Their path to this point became a joint effort this winter. All three, as well as former UW inside linebacker T.J. Edwards, trained together at Proactive Sports Performance in Santa Ana, Calif.
The shared experience didn’t only present a more comfortable environment when preparing for the NFL Combine in February and UW’s Pro Day in March. It also provided them with familiar camaraderie away from the gym and practice field — whether that came from savoring a 33-ounce “Chef’s Cut” ribeye at Mastro’s Steakhouse or making fun of Benzschawel’s poor golf game.
“He can’t hit the ball off the ground,” Deiter said. “He just tops it every time. It was really bad.”
The New York Giants, who could use more help along the offensive line, appear to have taken a greater interest in the trio than anyone.
The nation's best running back recently joined the Badgers' track and field team, per a UW official, and is set to run in the 4X100-meter relay at the Penn Relays later this week.
Their offensive line coach, Hal Hunter, led the group’s on-field drills at UW’s Pro Day. The Giants also conducted a knowledge-based evaluation with David Edwards following those workouts and later brought Deiter to New York for a visit.
“They’ll teach you something, get you on the board,” David Edwards said. “Then they’ll ask you to basically teach it back, and sometimes explain your offensive scheme in some fashion.”
David Edwards’ draft stock is perhaps the most volatile heading into this week. He played 10 games last season while battling through a debilitating shoulder injury and said in December that he put some things on tape that “make me sick.”
He returned to UW after his sophomore year in 2017 despite receiving a second-round grade from the NFL College Advisory Committee and opted to skip his senior season despite the injury.
“I was surprised he came out,” Kiper said. “I thought he would go back for another year. He didn’t. You look at where he is when he’s physically at 100 percent, you say, ‘OK, you look like a potential first-, second-round pick.’”
Edwards said in March that he never saw the advisory committee’s grade this time around, but based on what he’s heard, he expected to be a Day 2 selection.
Some more recent mock drafts slot him more towards the later rounds, however, and the final version of Kiper’s top 300 released this week ranks him No. 173 overall — equivalent to a fifth-round pick.
Nothing’s certain come draft day.
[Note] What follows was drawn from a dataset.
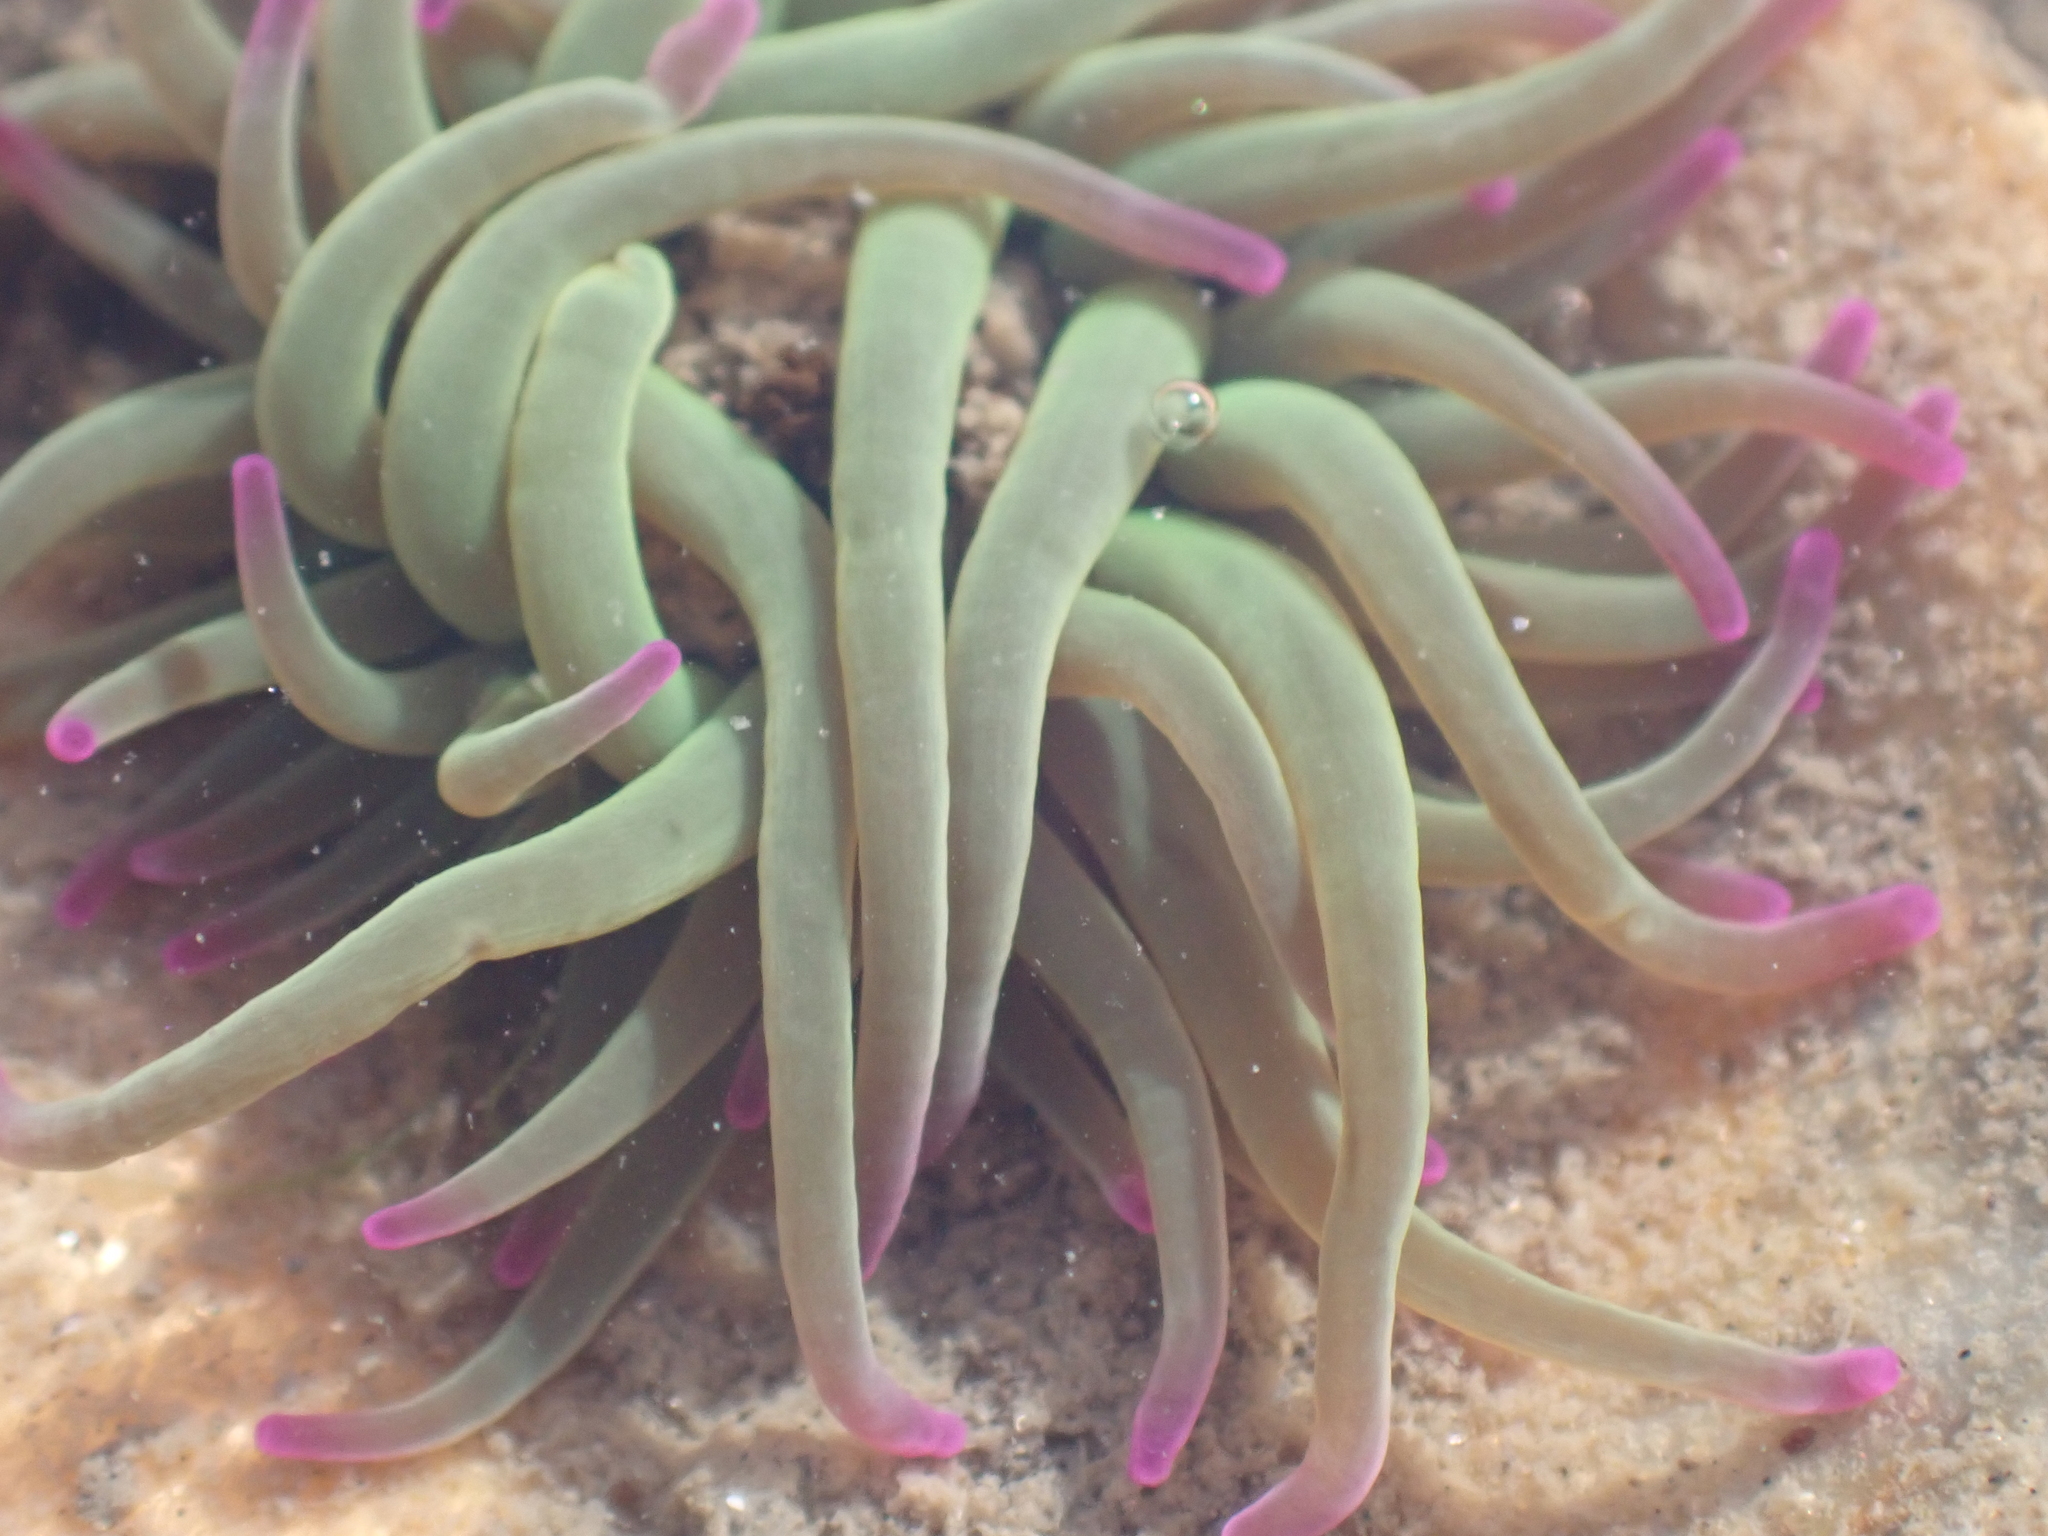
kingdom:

Deiter and Benzschawel may also need to sit through hours of draft coverage Friday or Saturday before hearing their names called.
“Second, third day — I’ve heard it all,” Benzschawel said.
All three, however, have the experience and talent to make an NFL roster and immediately help out a new team.
As someone with an up-close view from their first days at UW until the latter stages of the pre-draft process, T.J. Edwards knows the capability of each one.
“I think they’re all kind of the same but they all have their own strengths,” he said. “Dave is just so big and his arms are so long that he’s able to kind of stay square on you, and he’s hard to beat around the edge. Deiter and Beau I’ve gone against for four years, five years now. Beau, you really feel his true power when he hits you, and Deiter is more of a technically sound guy.
“They’re special, and I think each one of them is different in their own way. I think that’s why we’ve had success for such a long time. It’s really impressive.”